#### [EXERCISE DETAILS]
Your copy must hold every line of the records word for word. It must hold no pictures.

#### [STUDY MATERIAL]
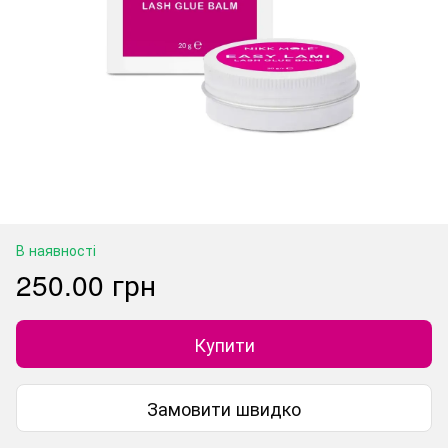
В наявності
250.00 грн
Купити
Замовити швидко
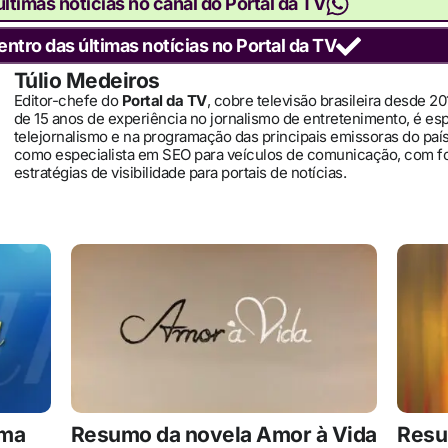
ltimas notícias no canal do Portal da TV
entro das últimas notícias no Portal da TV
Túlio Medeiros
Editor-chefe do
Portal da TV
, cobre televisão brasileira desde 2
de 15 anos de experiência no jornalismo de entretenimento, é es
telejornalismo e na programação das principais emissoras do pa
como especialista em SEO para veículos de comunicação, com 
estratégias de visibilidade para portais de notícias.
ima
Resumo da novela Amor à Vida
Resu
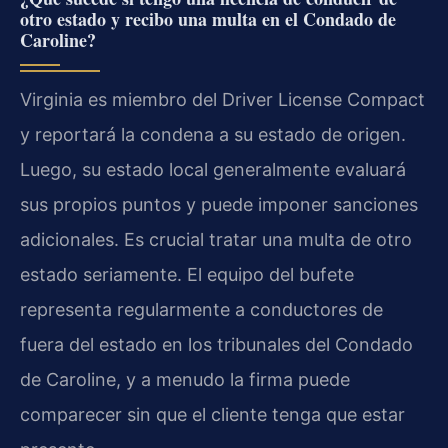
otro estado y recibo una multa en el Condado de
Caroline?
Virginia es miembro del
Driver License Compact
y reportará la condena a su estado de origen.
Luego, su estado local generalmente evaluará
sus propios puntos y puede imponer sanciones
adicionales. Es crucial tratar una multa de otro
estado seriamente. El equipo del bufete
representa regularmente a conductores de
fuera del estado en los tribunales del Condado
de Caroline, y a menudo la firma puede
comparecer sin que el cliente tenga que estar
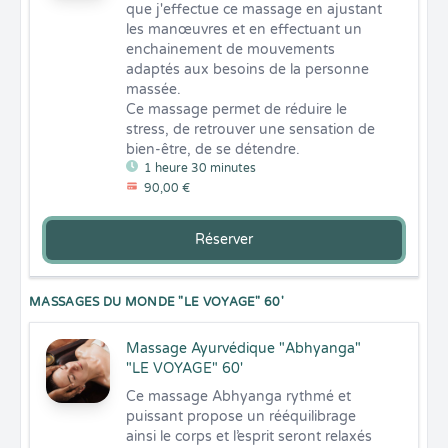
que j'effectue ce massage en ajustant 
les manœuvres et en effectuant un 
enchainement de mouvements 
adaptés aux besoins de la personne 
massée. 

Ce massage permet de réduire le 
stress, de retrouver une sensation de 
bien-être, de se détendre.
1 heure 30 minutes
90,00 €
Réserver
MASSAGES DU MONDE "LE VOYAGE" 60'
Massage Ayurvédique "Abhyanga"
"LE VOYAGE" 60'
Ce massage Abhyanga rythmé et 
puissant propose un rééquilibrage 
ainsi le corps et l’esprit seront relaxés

#### [EXERCISE OUTPUT]
В наявності
250.00 грн
Купити
Замовити швидко
ltimas notícias no canal do Portal da TV
entro das últimas notícias no Portal da TV
Túlio Medeiros
Editor-chefe do
Portal da TV
, cobre televisão brasileira desde 2
de 15 anos de experiência no jornalismo de entretenimento, é es
telejornalismo e na programação das principais emissoras do pa
como especialista em SEO para veículos de comunicação, com 
estratégias de visibilidade para portais de notícias.
ima
Resumo da novela Amor à Vida
Resu
otro estado y recibo una multa en el Condado de
Caroline?
Virginia es miembro del
Driver License Compact
y reportará la condena a su estado de origen.
Luego, su estado local generalmente evaluará
sus propios puntos y puede imponer sanciones
adicionales. Es crucial tratar una multa de otro
estado seriamente. El equipo del bufete
representa regularmente a conductores de
fuera del estado en los tribunales del Condado
de Caroline, y a menudo la firma puede
comparecer sin que el cliente tenga que estar
que j'effectue ce massage en ajustant 
les manœuvres et en effectuant un 
enchainement de mouvements 
adaptés aux besoins de la personne 
massée. 

Ce massage permet de réduire le 
stress, de retrouver une sensation de 
bien-être, de se détendre.
1 heure 30 minutes
90,00 €
Réserver
MASSAGES DU MONDE "LE VOYAGE" 60'
Massage Ayurvédique "Abhyanga"
"LE VOYAGE" 60'
Ce massage Abhyanga rythmé et 
puissant propose un rééquilibrage 
ainsi le corps et l’esprit seront relaxés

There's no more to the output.